Fine-tuning Aligned Classifiers for Merging Outputs: Towards a Superior Evaluation Protocol in Model Merging
This work addresses a specific bottleneck in model merging for classification, offering an incremental improvement to evaluation protocols and performance in this domain.
The paper tackles the misalignment issue between merging outputs and fine-tuned classifiers in model merging for classification tasks, showing that alleviating this misalignment significantly enhances performance, and proposes FT-Classifier, a new protocol that fine-tunes an aligned classifier with few-shot unlabeled samples to improve evaluation and classification results.
Model merging combines multiple fine-tuned models into a single one via parameter fusion, achieving improvements across many tasks.
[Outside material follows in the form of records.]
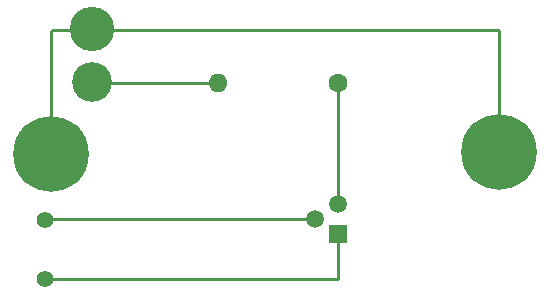
<source format=gbr>
%TF.GenerationSoftware,KiCad,Pcbnew,7.0.9*%
%TF.CreationDate,2023-11-16T15:57:50+00:00*%
%TF.ProjectId,zx_spectrum_composite_mod,7a785f73-7065-4637-9472-756d5f636f6d,0*%
%TF.SameCoordinates,Original*%
%TF.FileFunction,Copper,L1,Top*%
%TF.FilePolarity,Positive*%
%FSLAX46Y46*%
G04 Gerber Fmt 4.6, Leading zero omitted, Abs format (unit mm)*
G04 Created by KiCad (PCBNEW 7.0.9) date 2023-11-16 15:57:50*
%MOMM*%
%LPD*%
G01*
G04 APERTURE LIST*
%TA.AperFunction,ComponentPad*%
%ADD10C,1.600000*%
%TD*%
%TA.AperFunction,ComponentPad*%
%ADD11O,1.600000X1.600000*%
%TD*%
%TA.AperFunction,ComponentPad*%
%ADD12C,6.400000*%
%TD*%
%TA.AperFunction,ComponentPad*%
%ADD13R,1.515000X1.515000*%
%TD*%
%TA.AperFunction,ComponentPad*%
%ADD14C,1.515000*%
%TD*%
%TA.AperFunction,ComponentPad*%
%ADD15C,1.400000*%
%TD*%
%TA.AperFunction,ComponentPad*%
%ADD16C,3.765000*%
%TD*%
%TA.AperFunction,ComponentPad*%
%ADD17C,3.360000*%
%TD*%
%TA.AperFunction,Conductor*%
%ADD18C,0.250000*%
%TD*%
G04 APERTURE END LIST*
D10*
%TO.P,R1,1*%
%TO.N,Net-(Q1-Pad3)*%
X86880000Y-44400000D03*
D11*
%TO.P,R1,2*%
%TO.N,Net-(J1-Pad2)*%
X76720000Y-44400000D03*
%TD*%
D12*
%TO.P,H2,1,1*%
%TO.N,GND*%
X100450000Y-50310000D03*
%TD*%
%TO.P,H1,1,1*%
%TO.N,GND*%
X62540000Y-50460000D03*
%TD*%
D13*
%TO.P,Q1,1*%
%TO.N,Net-(Q1-Pad1)*%
X86890000Y-57250000D03*
D14*
%TO.P,Q1,2*%
%TO.N,Net-(Q1-Pad2)*%
X84890000Y-55980000D03*
%TO.P,Q1,3*%
%TO.N,Net-(Q1-Pad3)*%
X86890000Y-54710000D03*
%TD*%
D15*
%TO.P,TP2,1,1*%
%TO.N,Net-(Q1-Pad1)*%
X62000000Y-61000000D03*
%TD*%
D16*
%TO.P,J1,1,1*%
%TO.N,GND*%
X66015000Y-39850000D03*
D17*
%TO.P,J1,2,2*%
%TO.N,Net-(J1-Pad2)*%
X66015000Y-44350000D03*
%TD*%
D15*
%TO.P,TP1,1,1*%
%TO.N,Net-(Q1-Pad2)*%
X62000000Y-56000000D03*
%TD*%
D18*
%TO.N,GND*%
X62520000Y-40070000D02*
X62540000Y-40090000D01*
X100360000Y-39980000D02*
X100400000Y-39940000D01*
X66220000Y-39980000D02*
X100360000Y-39980000D01*
X62540000Y-40090000D02*
X62540000Y-50460000D01*
X62610000Y-39980000D02*
X62520000Y-40070000D01*
X66220000Y-39980000D02*
X62610000Y-39980000D01*
X100450000Y-39990000D02*
X100450000Y-50310000D01*
X100400000Y-39940000D02*
X100450000Y-39990000D01*
%TO.N,Net-(J1-Pad2)*%
X66000000Y-44400000D02*
X76720000Y-44400000D01*
%TO.N,Net-(Q1-Pad1)*%
X86890000Y-57250000D02*
X86890000Y-61000000D01*
X86880000Y-61010000D02*
X86870000Y-61000000D01*
X86890000Y-61000000D02*
X86880000Y-61010000D01*
X86870000Y-61000000D02*
X62000000Y-61000000D01*
%TO.N,Net-(Q1-Pad3)*%
X86880000Y-54700000D02*
X86890000Y-54710000D01*
X86880000Y-44400000D02*
X86880000Y-54700000D01*
%TO.N,Net-(Q1-Pad2)*%
X62020000Y-55980000D02*
X62000000Y-56000000D01*
X84890000Y-55980000D02*
X62020000Y-55980000D01*
%TD*%
M02*

</source>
However, in the classification task, we find a misalignment issue between merging outputs and the fine-tuned classifier, which limits its effectiveness. In this paper, we first demonstrate the following observations: (1) Merging outputs exhibit the comparable cluster effect with fine-tuned outputs, and already contain necessary classification information; (2) The misalignment between merging outputs and the fine-tuned classifier can converge to an orthogonal transformation, and alleviating this misalignment can significantly enhance the performance of merging models. Based on these observations, we then propose a new protocol FT-Classifier, which fine-tunes an aligned classifier with few-shot unlabeled samples, enabling better evaluation of merging methods and improved classification performance.